What is in this article?:
- Recent GMP audits of supplement makers reveal common compliance problems
- If it was not written down, it did not happen
Good Manufacturing Practices inspections are ramping up—and so are the violations. In 2010, FDA discovered more instances of noncompliance by supplement companies than expected. The good news? These findings offer others guidance on how to ensure GMP compliance.
Over the last several years, the U.S. Food and Drug Administration (FDA) has called out hundreds of adulterated dietary supplements for containing drugs such as sildenafil (Viagra) for sexual enhancement or sibutramine for weight loss. But this is not the only quality problem facing the supplement industry. Through its audits of supplement manufacturers, the FDA has pinpointed another kind of adulteration that is pervading industry: companies not meeting supplement Good Manufacturing Practices (GMPs).

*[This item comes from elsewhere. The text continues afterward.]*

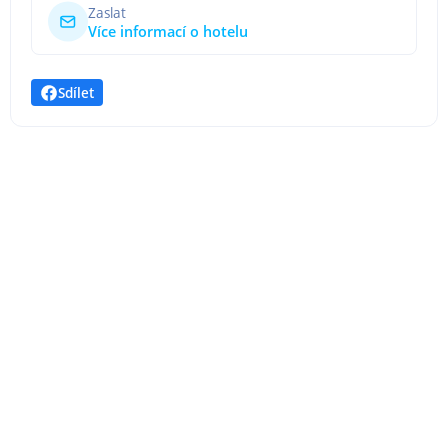
Zaslat
Více informací o hotelu
Sdílet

According to FDA's Brad Williams, 25 percent of the dietary supplements manufacturers inspected by the agency in 2010 had significant GMP deficiencies. These deficiencies occurred in small, medium and large companies, said Williams, who is the consumer safety officer for the FDA's Division of Dietary Supplement Programs.

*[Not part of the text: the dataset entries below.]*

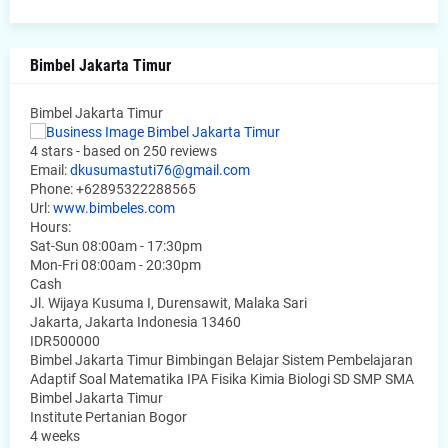
Bimbel Jakarta Timur
Bimbel Jakarta Timur
4
stars - based on
250
reviews
Email:
dkusumastuti76@gmail.com
Phone:
+62895322288565
Url:
www.bimbeles.com
Hours:
Sat-Sun 08:00am - 17:30pm
Mon-Fri 08:00am - 20:30pm
Cash
Jl. Wijaya Kusuma I, Durensawit, Malaka Sari
Jakarta
,
Jakarta Indonesia
13460
IDR500000
Bimbel Jakarta Timur Bimbingan Belajar Sistem Pembelajaran
Adaptif Soal Matematika IPA Fisika Kimia Biologi SD SMP SMA
Bimbel Jakarta Timur
Institute Pertanian Bogor
4 weeks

Problems with GMP compliance can lead to a product being labeled as adulterated. According to the Dietary Supplement Health and Education Act (DSHEA) of 1994, a dietary supplement will be named adulterated "if it has been prepared, packed or held under conditions that do not meet current good manufacturing practice regulations." The Final Rule on GMPs was issued in 2007; and since then, GMP audits have increased each year. FDA has completed 66 GMP inspections so far in fiscal 2011 and 84 total inspections in 2010.
The problems being identified by FDA are many. Recent GMP audits reveal companies' failure to:
- Perform required identity testing on incoming dietary ingredients
- Set appropriate specifications for components and dietary supplements
- Adopt written procedures as required in the rule
- Prepare and follow Master Manufacturing Records and/or Batch Production Records for manufacture of dietary supplements
- Provide quality personnel to conduct required material reviews and make disposition decisions
Companies that do not comply with GMPs could meet serious action from FDA beginning with a warning letter. A company typically must respond within 15 days to FDA by outlining a resolution to the violation. If the resolution is not recognized as sufficient, product seizure or an injunction could prevent companies from continuing to produce until the violations have been corrected.
"FDA takes compliance with the dietary supplement GMPs seriously and expects the industry to do the same," cautioned Williams.